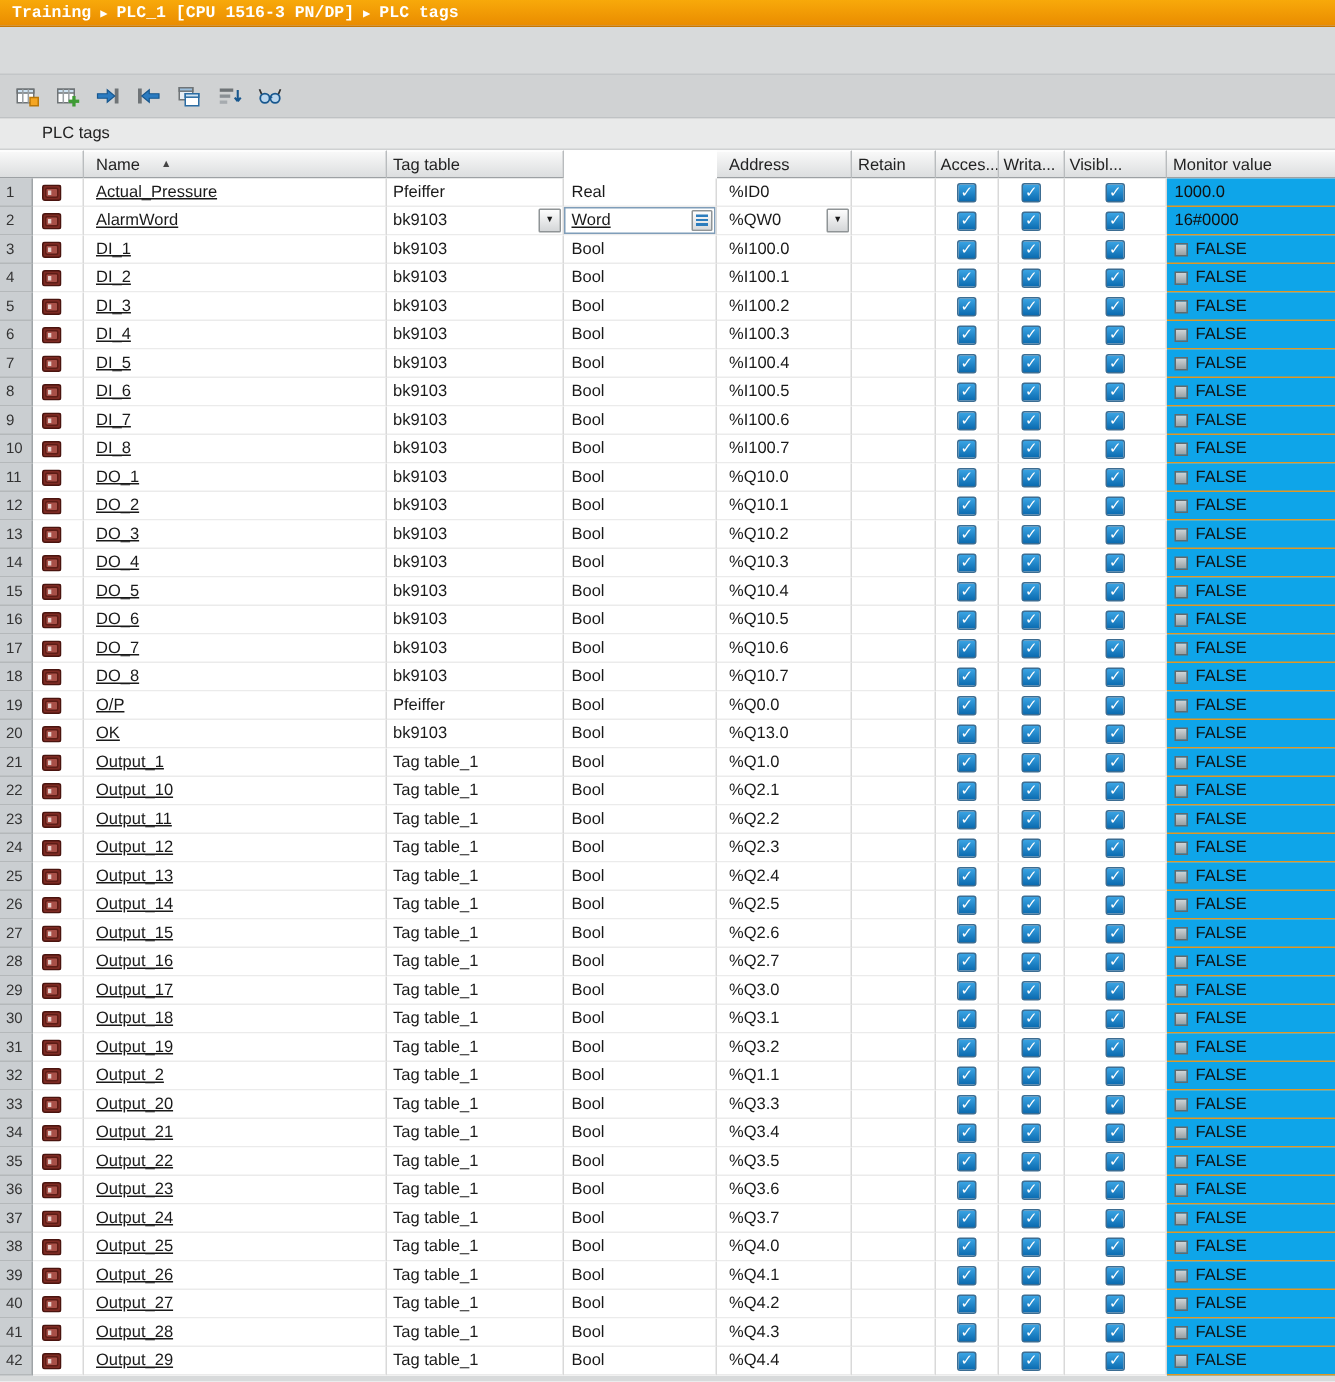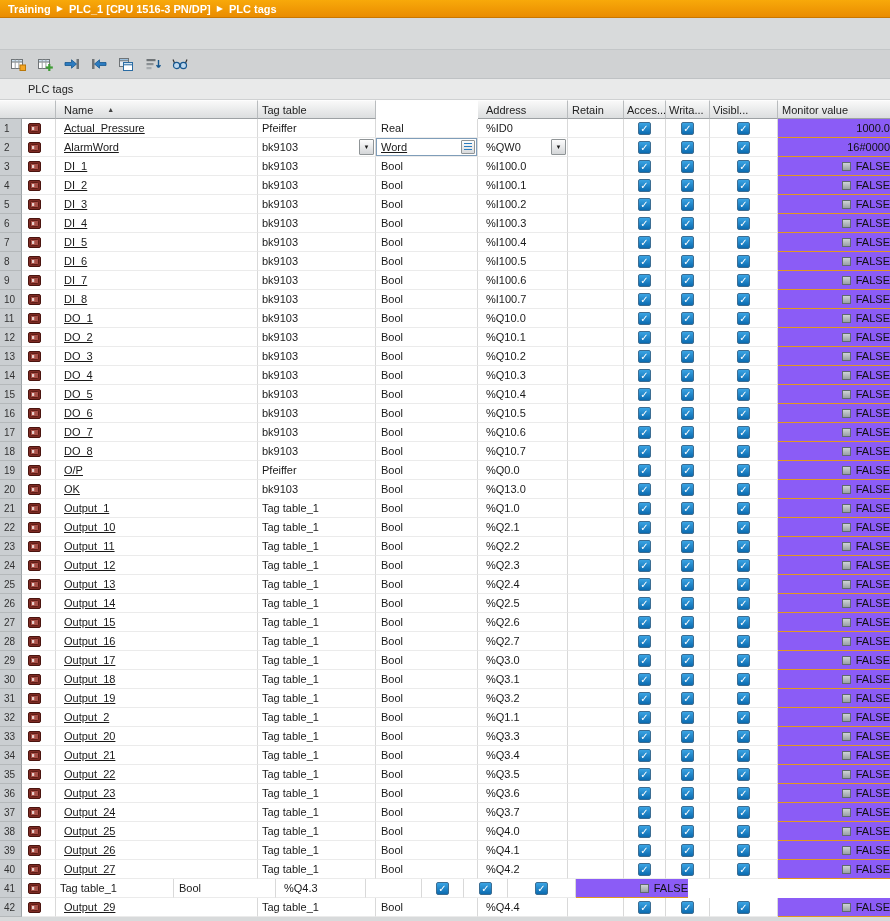--- a/index.html
+++ b/index.html
@@ -2,21 +2,21 @@
 <html><head>
 <meta charset="utf-8">
 <style>
   * { box-sizing: border-box; margin: 0; padding: 0; }
   html,body { width: 890px; height: 921px; overflow: hidden; }
   body { font-family: "Liberation Sans", sans-serif; font-size: 11px; background: #d8dadb; color: #1a1a1a; }
 
   
   .breadcrumb { height: 18px; display: flex; align-items: center; gap: 6px;
     padding-left: 8px; background: linear-gradient(#f8a90a, #ea8c00);
-    border-bottom: 1px solid #c97700; }
+    border-bottom: 1px solid #c97700; font-family: Liberation Mono, monospace; }
   .breadcrumb .bc-item { color: #fff; font-weight: bold; font-size: 11px; cursor: default; }
   .breadcrumb .bc-sep { color: #fff; font-size: 8px; }
 
   
   .band1 { height: 32px; background: #d8dadb; border-bottom: 1px solid #c3c6c8; }
   .toolbar { height: 29px; background: #d0d2d3; border-bottom: 1px solid #bfc2c4;
     display: flex; align-items: center; padding-left: 6px; }
   .tbtn { width: 24px; height: 22px; display: inline-flex; align-items: center;
     justify-content: center; margin-right: 3px; border: 1px solid transparent; border-radius: 2px; }
   .section-row { height: 21px; background: #e9eaea; display: flex; align-items: center;
@@ -50,22 +50,22 @@
     border-bottom: 1px solid #b4b8ba; font-size: 10px; color: #333; padding-left: 4px; }
   .c-icon { width: 34px; justify-content: flex-start; padding-left: 6px; }
   .c-name { width: 202px; padding-left: 8px; text-decoration: underline; }
   .c-tag { width: 118px; padding-left: 4px; }
   .c-type { width: 102px; padding-left: 5px; }
   .c-addr { width: 90px; padding-left: 8px; }
   .c-retain { width: 56px; justify-content: center; }
   .c-access { width: 42px; justify-content: center; }
   .c-write { width: 44px; justify-content: center; }
   .c-visible { width: 68px; justify-content: center; }
-  .c-mon { width: 112px; padding-left: 16px; background: #8b5cf6;
-    border-bottom: 1px solid #e19722; border-right: none; color: #111; justify-content: flex-end; }
+  .c-mon { width: 112px; padding-left: 5px; background: #0ea5e9;
+    border-bottom: 1px solid #e19722; border-right: none; color: #111; }
 
   .checkbox { width: 13px; height: 13px; border: 1px solid #3c6d92; border-radius: 2px;
     background: linear-gradient(#3aa4e4, #0b6bb0); color: #fff; font-size: 10px;
     line-height: 11px; text-align: center; display: inline-block; }
   .false-icon { width: 9px; height: 9px; display: inline-block; margin-right: 5px;
     border: 1px solid #5f6a6e; background: linear-gradient(#cfd4d6, #98a0a4); }
 
   
   .edit-only { display: none; }
   .trow.editing .edit-only { display: flex; }
@@ -1618,20 +1618,23 @@
   </div>
       <div class="trow">
     <div class="cell c-num">41</div>
     <div class="cell c-icon">
       <svg width="13" height="11" viewBox="0 0 13 11">
         <rect x="0.5" y="0.5" width="12" height="10" rx="1.5" fill="#7d2a23" stroke="#4a140f"></rect>
         <rect x="2.5" y="2.5" width="8" height="6" rx="1" fill="#a85048" stroke="#5d1d16"></rect>
         <rect x="4" y="4" width="2.2" height="3" fill="#e8d0cc"></rect>
       </svg>
     </div>
+    <div class="cell c-name">
+          <span class="txt">Output_28</span>
+        </div>
     <div class="cell c-tag">
           <span class="txt">Tag table_1</span>
         </div>
     <div class="cell c-type">
           <span class="txt">Bool</span>
         </div>
     <div class="cell c-addr">
           <span class="txt">%Q4.3</span>
         </div>
     <div class="cell c-retain"></div>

→ HOW TO COMPLETE THIS TASK
Please copy out each line of the listing above that contains the string "icon".

→ EXPECTED OUTPUT
   .c-icon { width: 34px; justify-content: flex-start; padding-left: 6px; }
   .false-icon { width: 9px; height: 9px; display: inline-block; margin-right: 5px;
     <div class="cell c-icon">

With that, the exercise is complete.